Ryan W 15:49, 18 September 2006 (UTC)
You make some good points. While the vissprite limit was an intentional part of the game, its behavior strikes the user as a bug in the end, due to how annoying it is. It may be by design, but the design in that case was flawed. I'm not sure if we could derive any firm guidelines, but it couldn't hurt to try ;) --Quasar 05:39, 19 September 2006 (UTC)
Exactly.  ("Cheated demo" is also an ill-defined concept at times, but that doesn't stop the COMPET-N people from trying.)    Ryan W 12:29, 19 September 2006 (UTC)
So I'm not sure what the outcome of this discussion is. Can we delete this yet? :-) Fraggle 15:00, 14 March 2007 (UTC)
You say that as though you suspect I have an opinion.  :>   I think it should be deleted if people agree with Quasar's reasoning (which is supported by the code, of course).  I would rather have a VfD than just get rid of it instantly, however, because I don't want a precedent for deleting every article about a bug someone thinks is "intentional" (see edit summary written by whoever removed this from Bugs).  One could plausibly argue that all the overflow-related bugs are intentional, because implementing range checks is a completely straightforward procedure — or so I am assured by people who know C — yet id chose not to do it, presumably in the interest of increased speed.    Ryan W 17:59, 14 March 2007 (UTC)
I don't see how that makes this a bug. Range checks don't really produce bugs, they produce limits. This is an intentionally designed feature that was deliberately added into the behavior of the game. If this is a bug, then arguably, so is the behavior: "when you press on a door, it opens". Fraggle 18:09, 14 March 2007 (UTC)
Er, no, I mean using range checks to *prevent* bugs, such as the all-ghosts bug.  Some cases may be more complex than just counting things, of course.    Ryan W 18:35, 14 March 2007 (UTC)

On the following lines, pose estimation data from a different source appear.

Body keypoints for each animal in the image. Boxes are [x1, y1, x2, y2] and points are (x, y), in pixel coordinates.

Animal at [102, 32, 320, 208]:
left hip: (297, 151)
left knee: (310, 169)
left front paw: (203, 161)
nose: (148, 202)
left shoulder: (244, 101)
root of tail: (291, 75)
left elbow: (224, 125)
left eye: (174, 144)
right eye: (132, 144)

Should this be noted[edit]

I've only had this happened when I've been gibbed. (With something like a rocket launcher or BFG) —The preceding unsigned comment was added by (talkcontribs) .

Um... did you watch the demo?    Ryan W 20:37, 27 January 2007 (UTC)

Nominating for deletion[edit]

I'm nominating this for deletion based on the fact that it was created under the assumption that it is a bug, and I don't believe this is a bug. It is an intentionally designed behavior of the game. Fraggle 18:12, 14 March 2007 (UTC)

Delete. Fraggle 18:12, 14 March 2007 (UTC)
Agreed. Delete. -- Janizdreg 00:16, 21 April 2007 (UTC)
Keep, though it shouldn't be classed as a bug -- TheDarkArchon 22:26, 21 April 2007 (UTC)

Keep, perhaps move. Not really a bug.